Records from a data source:
--- --- ---

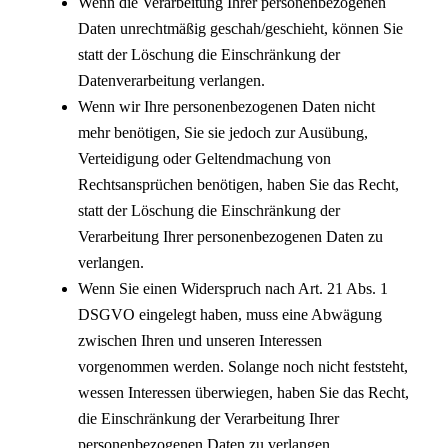
Wenn die Verarbeitung Ihrer personenbezogenen
Daten unrechtmäßig geschah/geschieht, können Sie
statt der Löschung die Einschränkung der
Datenverarbeitung verlangen.
Wenn wir Ihre personenbezogenen Daten nicht
mehr benötigen, Sie sie jedoch zur Ausübung,
Verteidigung oder Geltendmachung von
Rechtsansprüchen benötigen, haben Sie das Recht,
statt der Löschung die Einschränkung der
Verarbeitung Ihrer personenbezogenen Daten zu
verlangen.
Wenn Sie einen Widerspruch nach Art. 21 Abs. 1
DSGVO eingelegt haben, muss eine Abwägung
zwischen Ihren und unseren Interessen
vorgenommen werden. Solange noch nicht feststeht,
wessen Interessen überwiegen, haben Sie das Recht,
die Einschränkung der Verarbeitung Ihrer
personenbezogenen Daten zu verlangen.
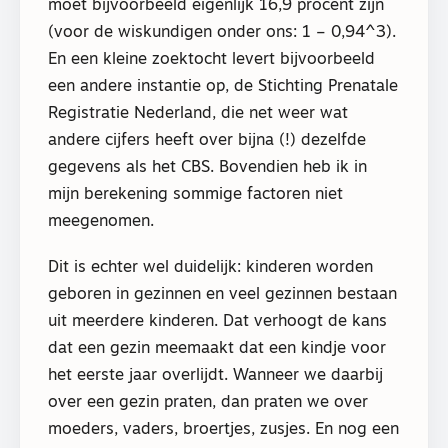
moet bijvoorbeeld eigenlijk 16,9 procent zijn
(voor de wiskundigen onder ons: 1 – 0,94^3).
En een kleine zoektocht levert bijvoorbeeld
een andere instantie op, de Stichting Prenatale
Registratie Nederland, die net weer wat
andere cijfers heeft over bijna (!) dezelfde
gegevens als het CBS. Bovendien heb ik in
mijn berekening sommige factoren niet
meegenomen.
Dit is echter wel duidelijk: kinderen worden
geboren in gezinnen en veel gezinnen bestaan
uit meerdere kinderen. Dat verhoogt de kans
dat een gezin meemaakt dat een kindje voor
het eerste jaar overlijdt. Wanneer we daarbij
over een gezin praten, dan praten we over
moeders, vaders, broertjes, zusjes. En nog een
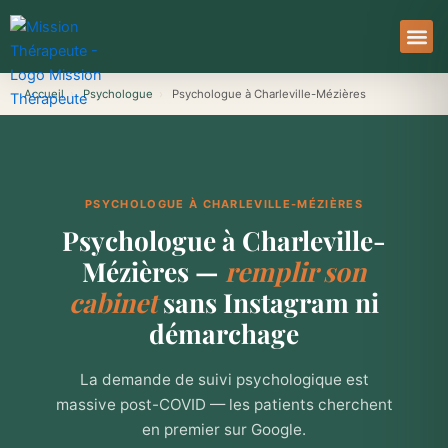
Aller
au
contenu
À Pro
Le Ser
Accueil
›
Psychologue
›
Psychologue à Charleville-Mézières
PSYCHOLOGUE À CHARLEVILLE-MÉZIÈRES
Psychologue à Charleville-
Mézières —
remplir son
cabinet
sans Instagram ni
démarchage
La demande de suivi psychologique est
massive post-COVID — les patients cherchent
en premier sur Google.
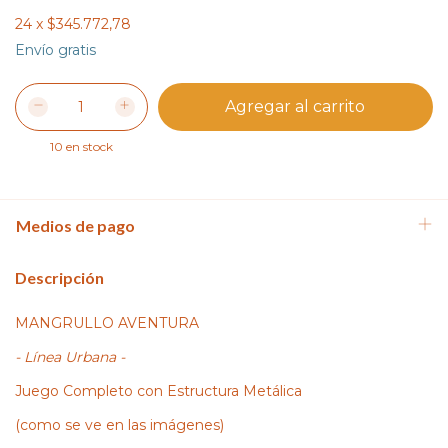
24
x
$345.772,78
Envío gratis
10
en stock
Medios de pago
Descripción
MANGRULLO AVENTURA
- Línea Urbana -
Juego Completo con Estructura Metálica
(como se ve en las imágenes)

--- --- ---

Each line that holds the word "benötigen" should be extracted from the records.

■ OUTPUT OF THE TASK
mehr benötigen, Sie sie jedoch zur Ausübung,
Rechtsansprüchen benötigen, haben Sie das Recht,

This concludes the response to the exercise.